Over the years, Congress has abdicated its responsibility and authority to set criteria and processes for presidential evaluation. It has failed to establish standards, including the “other body” allowed under Section 4 of the 25th Amendment, in the event that a president is “unable to discharge the powers and duties of his office.” As seasoned psychiatrists — one a medical school chairman and the other a former Army general — we have been called upon to evaluate leaders for fitness for duty in military and civilian settings. Despite the debate becoming so polarized and partisan, we feel that Congress should not neglect its duty.


Events across the globe have underscored our concerns and brought to light the obligation for reliable leadership to keep the nation safe and secure. Tensions over nuclear advances by North Korea have heightened our anxiety over launch process procedures for nuclear weapons. Throughout history, unstable leaders have endangered millions, set off immense devastation, and even baited great nations into inadvertent conflicts. More than ever, the American public deserves to know that there are agreed-upon mechanisms to handle a crisis in the face of presidential inability.

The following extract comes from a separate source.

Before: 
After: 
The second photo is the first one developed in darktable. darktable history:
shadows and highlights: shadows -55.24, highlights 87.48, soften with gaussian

The decision to declare a president “unable” to serve by invoking Section 4 of the 25th Amendment is inevitably political. It is also dependent upon medical expertise. Congress acts, in a sense, as a politically constituted board of trustees for the United States. It has the ultimate authority to ratify and, in inconclusive elections, determine the election of the president. It is the final authority in impeachment and removal proceedings and in determining the validity of presidential inability under the 25th Amendment.


Such authority is purposely hard for Congress to exercise, reflecting, as it should, a deep respect for the electoral determinations of the American people. Congress does, however, have the obligation to legislate the processes that will be used to assess, advise, and act on presidential inability, including, when needed, the informed opinions of consulting physicians. The implementation of processes is long overdue so that, were an emergency to arise, decisions will be thoughtfully made. In today’s political climate, it is essential and prudent to think through these processes before a crisis develops.

Dr. Paul Summergrad, past president of the American Psychiatric Association, is chairman of psychiatry at Tufts University School of Medicine and Tufts Medical Center. A retired US Army brigadier general, Dr. Stephen N. Xenakis is an adjunct professor at the Uniformed Services University of Health Sciences and founder of the Center for Translational Medicine.